· Le projet de réforme incomplet pour la profession
· Des rencontres régionales pour approfondir le débat
LES notaires sont mobilisés pour améliorer le statut de leur profession. Le timing est propice. Le projet de loi n°32-09 relatif à la réforme du métier de notariat se trouve actuellement devant le Parlement et il est fort probable que son examen soit entamé prochainement. Les notaires profitent de l’occasion pour faire entendre leurs voix et leurs suggestions lors de la discussion de ce projet par les représentants de la nation. Pour ce faire, la Chambre nationale du notaire moderne du Maroc a lancé un programme de rencontres régionales pour approfondir la réflexion et le débat entre les praticiens. «Pour le moment deux rencontres ont été organisées à Marrakech et à Casablanca», rappelle Amine Fayçal Benjelloun, président de la Chambre nationale du notaire moderne du Maroc, lors de la séance d’ouverture, mardi dernier à Rabat, d’un colloque international qui avait pour thème: «La réforme du notariat au Maroc face aux défis de la mondialisation». Pour Benjelloun, la manifestation de Rabat est une opportunité pour poursuivre et enrichir le débat sur le projet de loi 32-09, adopté en avril dernier, et par lequel le gouvernement veut mettre fin au dahir qui réglemente la profession depuis mai 1925. Mais la rencontre de Rabat se distingue par la participation des experts internationaux en la matière. Profitant de la présence de Mohamed Lididi, SG du ministre de la Justice et certains parlementaires, Amine Zniber, président de la Chambre régionale du notariat de Rabat, a rappelé les principales préoccupations de ses collègues. Premièrement, la nouvelle loi doit garantir les principes d’indépendance et de neutralité du notaire. Cela à travers la définition des compétences spécifiques du notaire et une formation juridique adéquate conforme à la déontologie de la profession. Et également en présence d’une instance représentative de la profession. «Par cette réforme de la loi on aspire à ce que le notaire soit doté d’un statut et une organisation comme les autres métiers libéraux», résume Zniber. A noter enfin que la profession durant ces dernières années a connu l’arrivée de la deuxième génération composée de jeunes diplômés.

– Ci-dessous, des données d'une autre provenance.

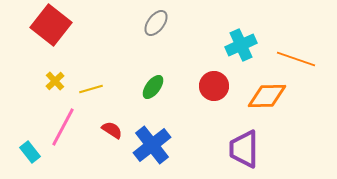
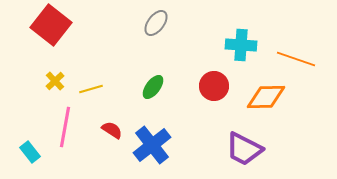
cyan cross: rotated 28 degrees clockwise
orange diamond: moved 1 px left, 1 px down
pink line: moved 2 px right; rotated 18 degrees counterclockwise
purple trapezoid: rotated 63 degrees counterclockwise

Le nombre des notaires actuellement avoisine les 750 dont la majorité est concentrée dans les villes de Casablanca et Rabat.
Des lacunes
LES notaires se demandent si ce projet de réforme est en mesure de consacrer la profession dans le rôle qui est le sien, à savoir le maintien de la sécurité préventive dans les activités sociales et économiques. Avec un objectif de réduire le nombre de litiges présentés devant les tribunaux. Sur ce volet, les notaires relèvent certaines lacunes résumées dans la note de présentation du document du colloque de Rabat. «D’un point de vue législatif, est-t-il possible de dire que le projet de texte est en adéquation avec les principes généraux du droit et les standards internationaux qui régissent les professions libérales et celle du notaire en particulier?», lit-on dans le document du colloque. Pour les professionnels, à la lecture des dispositions, il résulte clairement que celles-ci dérogent à certains principes. Il s’agit en particulier du principe universel de séparation des pouvoirs. Et également aux recommandations édictées par l’Union internationale du notariat latin en matière de contrôle et de discipline des notaires.